# Task prompt
Exact copies of all entries are needed. Pictures are to be left out.

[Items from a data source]
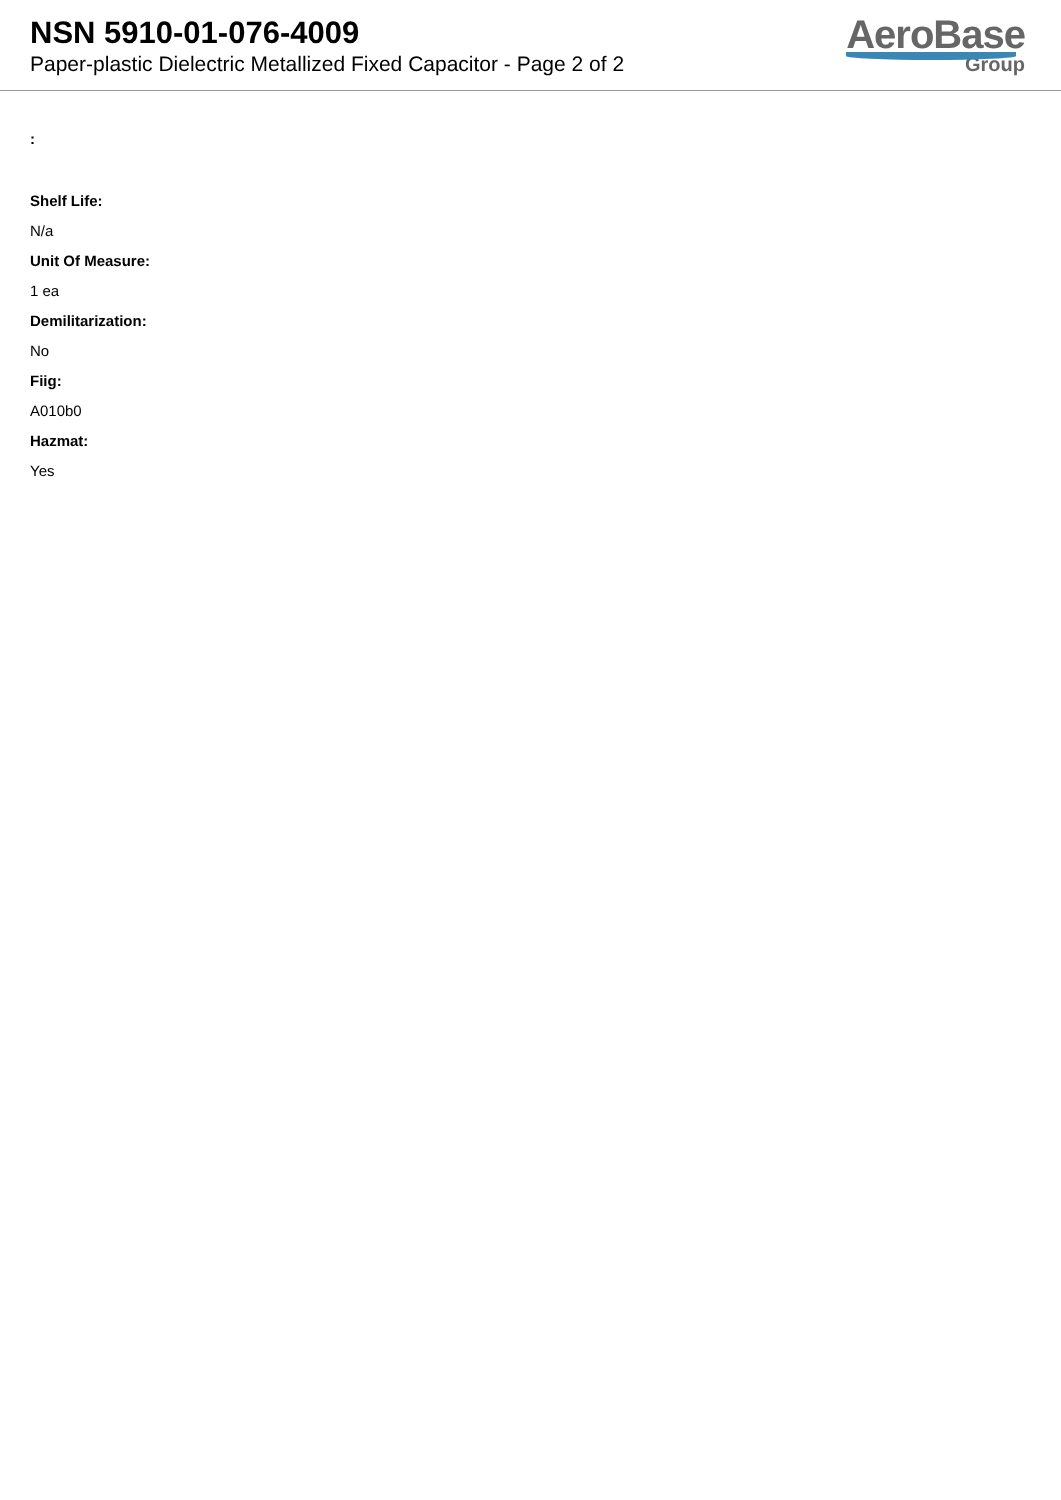NSN 5910-01-076-4009
Paper-plastic Dielectric Metallized Fixed Capacitor - Page 2 of 2
AeroBase
Group
:
Shelf Life:
N/a
Unit Of Measure:
1 ea
Demilitarization:
No
Fiig:
A010b0
Hazmat:
Yes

# Solution for this task
NSN 5910-01-076-4009
Paper-plastic Dielectric Metallized Fixed Capacitor - Page 2 of 2
AeroBase
Group
:
Shelf Life:
N/a
Unit Of Measure:
1 ea
Demilitarization:
No
Fiig:
A010b0
Hazmat:
Yes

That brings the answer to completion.